BRIEF 1
Rewrite the listing below, substituting "続きを読む" for "記事を読む" and leaving every other line unchanged.

PROVIDED PASSAGE
++++++++++++++++++++

What this key knowledge point is asking

VCAA wants you to know how to discuss and reflect on your own writing. The Creating Texts SAC includes a written explanation (sometimes called a commentary or statement of intention) in which you articulate the decisions behind the piece. The written explanation is not a description of the piece; it is an account of the choices and the processes that produced it.

This dot point also covers the conventions of giving and receiving feedback in workshop settings, and the disciplines of drafting, reviewing, editing and refining. The point is that writing is a process, not an event, and that the marker can read whether the process has happened.

The metalanguage you need

To discuss writing, you need vocabulary precise enough to name what you did. The metalanguage families.

Purpose terms
The four VCAA purposes (express, explain, reflect, argue). The verbs of effect (position, complicate, qualify, destabilise).
Audience terms
Specialist, generalist, sympathetic, sceptical, insider, outsider.
Context terms
Mode, register, publication context, occasion.
Structural terms
Diptych, frame, sequence, spiral, single scene. Section break, opening hook, closure.

++++++++++++++++++++

BRIEF 2
Transcribe the entire passage above on discussing and reflecting on one's own writing, without altering any word.

++++++++++++++++++++

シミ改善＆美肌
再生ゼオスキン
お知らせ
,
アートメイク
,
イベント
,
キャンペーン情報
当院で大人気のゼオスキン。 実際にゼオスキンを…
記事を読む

++++++++++++++++++++

EXERCISE ANSWER 1
シミ改善＆美肌
再生ゼオスキン
お知らせ
,
アートメイク
,
イベント
,
キャンペーン情報
当院で大人気のゼオスキン。 実際にゼオスキンを…
続きを読む

EXERCISE ANSWER 2
What this key knowledge point is asking

VCAA wants you to know how to discuss and reflect on your own writing. The Creating Texts SAC includes a written explanation (sometimes called a commentary or statement of intention) in which you articulate the decisions behind the piece. The written explanation is not a description of the piece; it is an account of the choices and the processes that produced it.

This dot point also covers the conventions of giving and receiving feedback in workshop settings, and the disciplines of drafting, reviewing, editing and refining. The point is that writing is a process, not an event, and that the marker can read whether the process has happened.

The metalanguage you need

To discuss writing, you need vocabulary precise enough to name what you did. The metalanguage families.

Purpose terms
The four VCAA purposes (express, explain, reflect, argue). The verbs of effect (position, complicate, qualify, destabilise).
Audience terms
Specialist, generalist, sympathetic, sceptical, insider, outsider.
Context terms
Mode, register, publication context, occasion.
Structural terms
Diptych, frame, sequence, spiral, single scene. Section break, opening hook, closure.